Heimer merkte, wie seine rechte Hand zitterte, als er den Umschlag mit dem Zeigefinger aufriss. Ein Teil von ihm wollte wissen, was in dem Brief stand, während ein anderer ihn in die Mülltonne werfen und so tun wollte, als wäre er nie gekommen. Das Blatt war wie beim letzten Mal einmal gefaltet, und er musste über das Papier streichen, damit es gerade auf der Anrichte lag. Er las:
Loggen Sie sich am Freitag um 19.30 Uhr auf chatta. se ein. Nennen Sie sich Froggy und suchen Sie nach Nadja6543.

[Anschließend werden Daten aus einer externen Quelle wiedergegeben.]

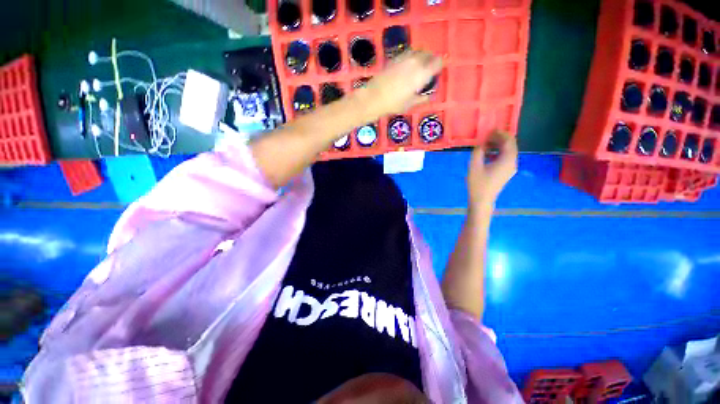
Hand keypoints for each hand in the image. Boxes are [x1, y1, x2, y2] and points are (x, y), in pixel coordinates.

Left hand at [355, 50, 442, 118]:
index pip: (437, 62)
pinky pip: (408, 54)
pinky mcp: (394, 58)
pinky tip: (407, 67)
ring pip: (418, 52)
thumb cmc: (394, 103)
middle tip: (429, 70)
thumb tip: (429, 95)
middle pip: (428, 55)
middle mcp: (415, 62)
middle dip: (430, 61)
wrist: (374, 97)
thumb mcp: (410, 104)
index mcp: (422, 73)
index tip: (437, 72)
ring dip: (421, 57)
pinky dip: (411, 58)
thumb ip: (422, 98)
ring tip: (418, 67)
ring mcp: (404, 58)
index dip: (439, 66)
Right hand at [467, 130, 517, 207]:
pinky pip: (505, 158)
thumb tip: (481, 144)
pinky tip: (487, 154)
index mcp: (507, 159)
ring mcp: (510, 168)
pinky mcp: (506, 172)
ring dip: (498, 145)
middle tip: (487, 136)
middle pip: (510, 145)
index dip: (500, 134)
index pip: (509, 141)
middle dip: (499, 139)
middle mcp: (512, 162)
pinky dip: (498, 152)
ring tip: (485, 144)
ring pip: (508, 151)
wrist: (482, 200)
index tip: (489, 131)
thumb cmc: (478, 183)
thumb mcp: (474, 166)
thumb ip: (478, 151)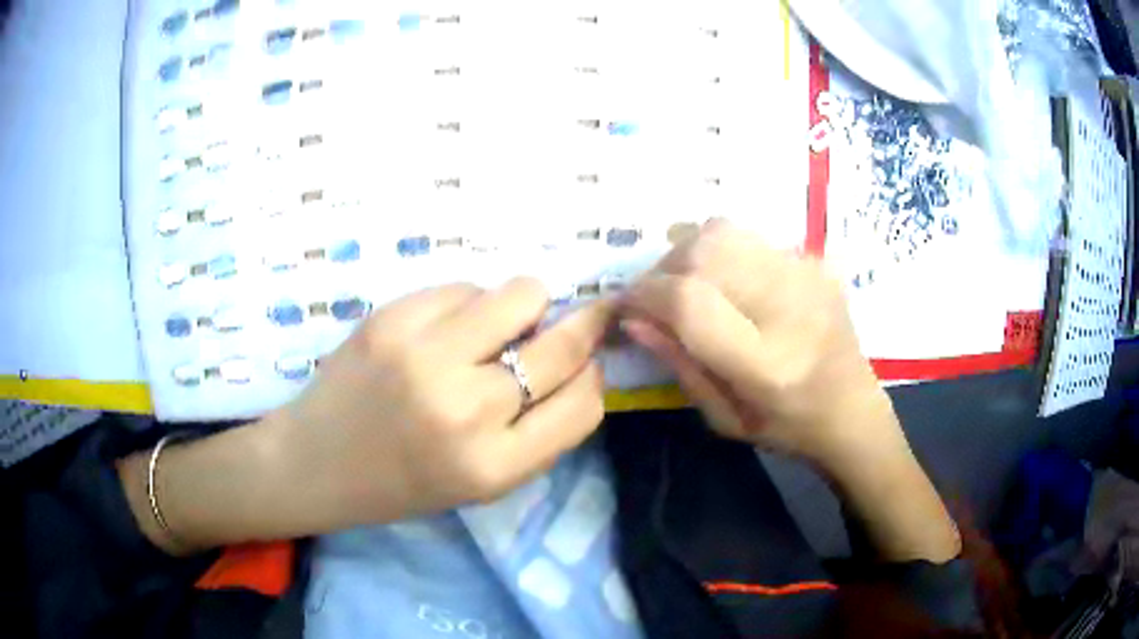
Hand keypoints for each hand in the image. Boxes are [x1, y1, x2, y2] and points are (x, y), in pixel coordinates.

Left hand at [275, 279, 611, 528]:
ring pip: (522, 294)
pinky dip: (470, 303)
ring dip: (525, 306)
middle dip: (581, 329)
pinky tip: (443, 328)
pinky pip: (466, 287)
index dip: (593, 377)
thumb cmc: (402, 482)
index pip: (585, 404)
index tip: (585, 366)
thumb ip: (537, 432)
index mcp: (494, 466)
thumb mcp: (481, 484)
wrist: (316, 461)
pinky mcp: (393, 317)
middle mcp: (466, 409)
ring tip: (496, 327)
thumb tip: (579, 362)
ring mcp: (426, 355)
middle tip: (570, 324)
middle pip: (563, 345)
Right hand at [621, 221, 959, 561]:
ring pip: (722, 231)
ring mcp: (807, 273)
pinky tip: (726, 281)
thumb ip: (679, 362)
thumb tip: (633, 317)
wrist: (854, 410)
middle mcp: (790, 305)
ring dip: (688, 252)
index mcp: (768, 362)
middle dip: (663, 270)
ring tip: (687, 283)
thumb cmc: (787, 428)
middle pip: (703, 252)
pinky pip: (748, 237)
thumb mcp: (723, 417)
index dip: (646, 295)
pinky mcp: (815, 259)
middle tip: (656, 298)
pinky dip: (721, 252)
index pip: (690, 301)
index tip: (626, 306)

Heimer versuchte den Inhalt der wenigen Zeilen zu begreifen. Offenbar sollte er eine Seite im Internet besuchen und mit dem Briefschreiber chatten. So etwas hatte er noch nie gemacht. Allein das Wort sorgte dafür, dass er sich hundert Jahre alt fühlte. Er holte tief Luft und versuchte seinen Puls zu beruhigen, aber sein Herz schlug nur umso heftiger. Es nervte ihn, dass er drei Tage warten musste, bevor er wieder vom Briefschreiber hören würde.
Drei Tage und ebenso viele Nächte.
So lange würde er nicht schlafen können.
Nicht essen.
An nichts anderes denken können als an Nadja6543 und daran, was die Person, die sich hinter diesem Namen verbarg, ihm zu sagen hatte.